The Continuous Impact of Young-Adult Fiction on Teenagers

I’ve always been a strong believer in the idea that media can both change and save a person’s life. When I was 15 and 16, I struggled with depression and anxiety. I found solace in films, music, and, most importantly, books. I lost myself in fictional worlds and, in the midst of my darkest year, finished more than eighty books and poured my soul out online by way of my own personal book review blog. That was a little over four years ago, and although I still consider myself an avid reader, my tastes have largely evolved from young-adult fiction to horror and romance books (quite the contradictory taste, huh?). To be honest, I hadn’t really thought a lot about young-adult fiction until flipping through the schedule for the Portland Book Festival. When I saw Rainbow Rowell was attending and partaking in several panels during the day, I flashed back to my book review days when her works were some of the many I consumed and reviewed. I instantly knew I wanted to attend to see how the young-adult genre had changed, and whether it was still as relevant as it had been several years ago.  

My first realization that the young-adult genre has continued to thrive, and not just thrive but expand significantly, was the two-block line of young teens waiting for the day’s YA panel. The excitement in the air was electric and became even more magnified as time passed. The venue the panel was held at had a max capacity of 350 people– a cap that was completely filled by the time the event started. Although I had known young-adult fiction was still prevalent, I was shocked to see how many teens were in attendance. Just four short years ago, events like this would’ve had perhaps half of the crowd size. To see that the YA genre had not only grown exponentially, but that it very clearly meant something pivotal to its readers, was a heart-warming realization. 
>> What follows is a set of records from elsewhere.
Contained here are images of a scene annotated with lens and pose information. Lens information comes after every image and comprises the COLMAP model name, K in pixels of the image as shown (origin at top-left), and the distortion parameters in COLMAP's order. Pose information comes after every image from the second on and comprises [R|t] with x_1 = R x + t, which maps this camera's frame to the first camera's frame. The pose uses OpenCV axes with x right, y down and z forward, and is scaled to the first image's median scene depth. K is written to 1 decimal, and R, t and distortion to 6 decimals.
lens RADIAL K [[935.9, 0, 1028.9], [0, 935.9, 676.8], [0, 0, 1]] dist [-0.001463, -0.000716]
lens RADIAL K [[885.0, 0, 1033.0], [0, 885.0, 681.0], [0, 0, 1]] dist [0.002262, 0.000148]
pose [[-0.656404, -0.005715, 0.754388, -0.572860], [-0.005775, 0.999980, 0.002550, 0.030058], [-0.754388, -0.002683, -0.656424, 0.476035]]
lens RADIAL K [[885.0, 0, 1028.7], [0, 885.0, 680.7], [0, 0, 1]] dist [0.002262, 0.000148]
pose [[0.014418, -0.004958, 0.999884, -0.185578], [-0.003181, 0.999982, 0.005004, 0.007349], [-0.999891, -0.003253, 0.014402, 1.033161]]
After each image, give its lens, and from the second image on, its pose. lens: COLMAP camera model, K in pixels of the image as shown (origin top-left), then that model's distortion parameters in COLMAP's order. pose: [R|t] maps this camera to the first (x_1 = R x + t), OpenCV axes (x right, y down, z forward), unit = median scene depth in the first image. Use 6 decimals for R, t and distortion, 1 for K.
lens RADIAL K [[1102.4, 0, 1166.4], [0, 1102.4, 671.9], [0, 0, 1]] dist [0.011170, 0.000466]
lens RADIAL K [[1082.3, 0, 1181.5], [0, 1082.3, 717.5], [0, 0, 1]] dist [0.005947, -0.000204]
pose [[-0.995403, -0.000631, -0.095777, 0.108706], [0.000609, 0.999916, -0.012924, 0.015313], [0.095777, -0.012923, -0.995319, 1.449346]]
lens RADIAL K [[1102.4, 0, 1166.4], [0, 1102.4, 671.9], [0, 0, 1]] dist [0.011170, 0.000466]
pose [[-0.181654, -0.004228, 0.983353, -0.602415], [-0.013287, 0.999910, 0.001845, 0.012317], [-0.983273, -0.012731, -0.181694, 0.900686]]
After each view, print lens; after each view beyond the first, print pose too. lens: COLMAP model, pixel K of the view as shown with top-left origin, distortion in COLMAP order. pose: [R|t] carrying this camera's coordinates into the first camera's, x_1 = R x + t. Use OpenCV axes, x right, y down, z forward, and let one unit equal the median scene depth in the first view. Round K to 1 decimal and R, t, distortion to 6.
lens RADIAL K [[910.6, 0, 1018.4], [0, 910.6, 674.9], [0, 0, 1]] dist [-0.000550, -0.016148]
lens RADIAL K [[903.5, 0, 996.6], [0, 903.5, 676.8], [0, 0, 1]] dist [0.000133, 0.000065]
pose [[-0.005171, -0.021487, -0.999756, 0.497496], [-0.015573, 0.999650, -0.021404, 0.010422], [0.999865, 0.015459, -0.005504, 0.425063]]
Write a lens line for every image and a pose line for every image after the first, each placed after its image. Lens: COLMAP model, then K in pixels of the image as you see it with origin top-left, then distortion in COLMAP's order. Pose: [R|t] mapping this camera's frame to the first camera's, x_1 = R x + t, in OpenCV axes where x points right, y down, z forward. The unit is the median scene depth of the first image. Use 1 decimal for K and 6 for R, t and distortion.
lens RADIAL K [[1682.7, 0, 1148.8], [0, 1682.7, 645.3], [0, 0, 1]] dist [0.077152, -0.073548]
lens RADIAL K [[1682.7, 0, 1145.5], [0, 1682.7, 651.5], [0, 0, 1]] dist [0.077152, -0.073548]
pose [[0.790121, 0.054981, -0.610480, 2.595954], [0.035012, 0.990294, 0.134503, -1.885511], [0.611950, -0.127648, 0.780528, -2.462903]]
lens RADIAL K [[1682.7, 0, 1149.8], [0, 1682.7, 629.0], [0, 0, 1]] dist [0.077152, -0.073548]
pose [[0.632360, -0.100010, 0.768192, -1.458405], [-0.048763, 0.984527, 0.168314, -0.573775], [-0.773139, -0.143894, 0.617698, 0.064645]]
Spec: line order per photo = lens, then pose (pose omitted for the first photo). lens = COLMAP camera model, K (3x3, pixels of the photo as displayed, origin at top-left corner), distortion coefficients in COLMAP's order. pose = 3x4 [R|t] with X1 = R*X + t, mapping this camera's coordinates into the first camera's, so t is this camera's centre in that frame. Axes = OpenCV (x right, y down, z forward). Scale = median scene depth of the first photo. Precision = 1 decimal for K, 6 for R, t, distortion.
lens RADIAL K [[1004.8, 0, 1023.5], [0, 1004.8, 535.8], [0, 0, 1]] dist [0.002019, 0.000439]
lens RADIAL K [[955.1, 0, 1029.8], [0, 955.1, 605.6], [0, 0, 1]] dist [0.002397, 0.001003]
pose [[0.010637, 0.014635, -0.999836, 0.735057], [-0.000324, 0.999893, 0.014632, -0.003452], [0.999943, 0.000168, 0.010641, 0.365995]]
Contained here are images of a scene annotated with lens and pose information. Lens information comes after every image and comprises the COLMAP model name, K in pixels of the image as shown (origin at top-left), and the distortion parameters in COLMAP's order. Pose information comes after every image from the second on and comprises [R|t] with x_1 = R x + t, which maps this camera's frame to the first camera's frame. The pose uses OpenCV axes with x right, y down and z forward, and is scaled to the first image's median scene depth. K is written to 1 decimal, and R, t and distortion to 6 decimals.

Although most of the content of the panel was slightly lost on me since I’ve delved far from the YA realm, I still thoroughly enjoyed myself. Rainbow Rowell was a delight, and clearly knew how to make her audience feel safe and welcome. I saw myself in many of the young girls attending the panel—from the frizzy hair and braces, to the awkward anxious twitching, and sheer bubbling excitement to be in the same room as an author who wrote something that feels like a part of your soul—every aspect of my 15-year-old self was reflected back at me. There was one girl in particular in the far back who touched my heart. She was so excited to have the opportunity to speak that half of her time spent with the microphone consisted of her incoherently squealing about how much Carry On meant to her, to the point where she nearly forgot she was supposed to ask Rowell a question. It was such a distinct me moment that I couldn’t help but grin; at 17, I got to meet one of my favorite authors and made a fool of myself as I exuberantly wheezed about my love of one of her characters. There is just something so tremendously powerful about the love that exists between teenage readers and the books they read that give them solace. The amount of broken, battered copies of Rowell’s books that I saw in just the few rows next to me, spoke volumes about how important her work was to all of those in attendance. 

My departure from the young-adult genre has made me no less fond of YA books. I still herald many of the ones I read during my formative years, and several of them are still placed lovingly on my “favorites” shelf at home. My younger self could never have imagined the genre growing so vastly, nor could she have foreseen the way in which it would continue to impact a younger generation, just as it did for her. The sparkle I saw in the eyes of every young teenager in that venue filled me with enough joy to last a lifetime. I can only imagine the struggles that some of them are facing at this moment. I’m so thankful young adult books continue to thrive and be available for teens to find comfort in. It’s a testament to the power of words, and the healing that can come from fictional worlds.